[TASK REQUIREMENTS]
Reproduce only the lines below from the line containing "(251, 204) none" to the line containing "(269, 77) none", exactly as written, with both end lines kept. Omit the pictures.

##############################

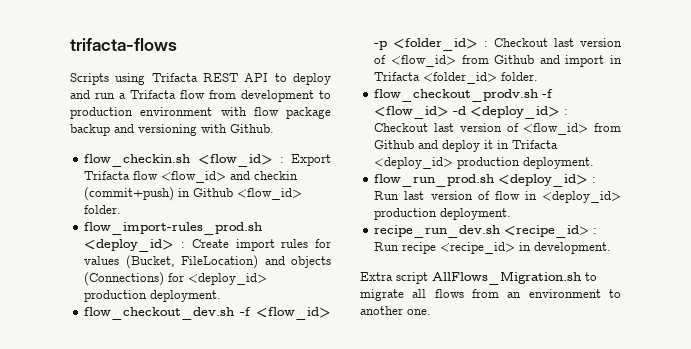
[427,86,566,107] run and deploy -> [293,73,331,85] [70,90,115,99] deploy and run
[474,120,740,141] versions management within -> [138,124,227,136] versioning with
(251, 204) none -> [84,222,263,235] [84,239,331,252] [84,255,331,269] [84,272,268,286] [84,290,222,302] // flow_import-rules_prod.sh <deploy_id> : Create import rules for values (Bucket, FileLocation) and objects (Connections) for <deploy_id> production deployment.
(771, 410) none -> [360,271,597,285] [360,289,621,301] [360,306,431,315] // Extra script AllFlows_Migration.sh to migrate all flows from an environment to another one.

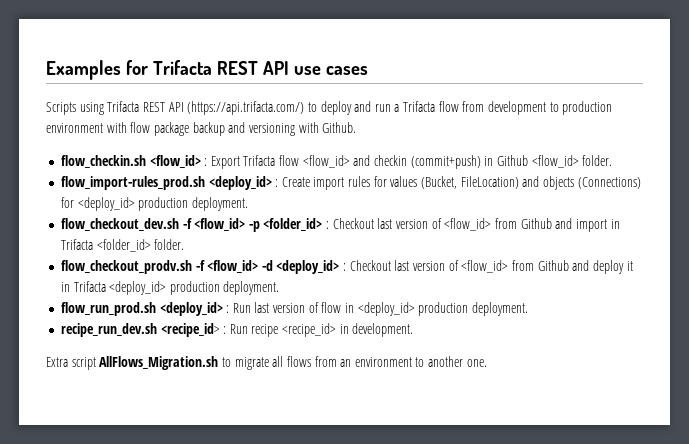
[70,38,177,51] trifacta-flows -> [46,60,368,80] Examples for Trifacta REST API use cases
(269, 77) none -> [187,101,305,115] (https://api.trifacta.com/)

##############################

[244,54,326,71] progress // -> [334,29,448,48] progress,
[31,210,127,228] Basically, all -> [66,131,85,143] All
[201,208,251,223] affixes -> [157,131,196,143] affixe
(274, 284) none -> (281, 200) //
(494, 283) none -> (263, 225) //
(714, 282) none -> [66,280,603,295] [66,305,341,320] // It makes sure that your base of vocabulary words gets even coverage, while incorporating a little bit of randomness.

##############################

[ANSWER AREA]
(251, 204) none -> [84,222,263,235] [84,239,331,252] [84,255,331,269] [84,272,268,286] [84,290,222,302] // flow_import-rules_prod.sh <deploy_id> : Create import rules for values (Bucket, FileLocation) and objects (Connections) for <deploy_id> production deployment.
(771, 410) none -> [360,271,597,285] [360,289,621,301] [360,306,431,315] // Extra script AllFlows_Migration.sh to migrate all flows from an environment to another one.

[70,38,177,51] trifacta-flows -> [46,60,368,80] Examples for Trifacta REST API use cases
(269, 77) none -> [187,101,305,115] (https://api.trifacta.com/)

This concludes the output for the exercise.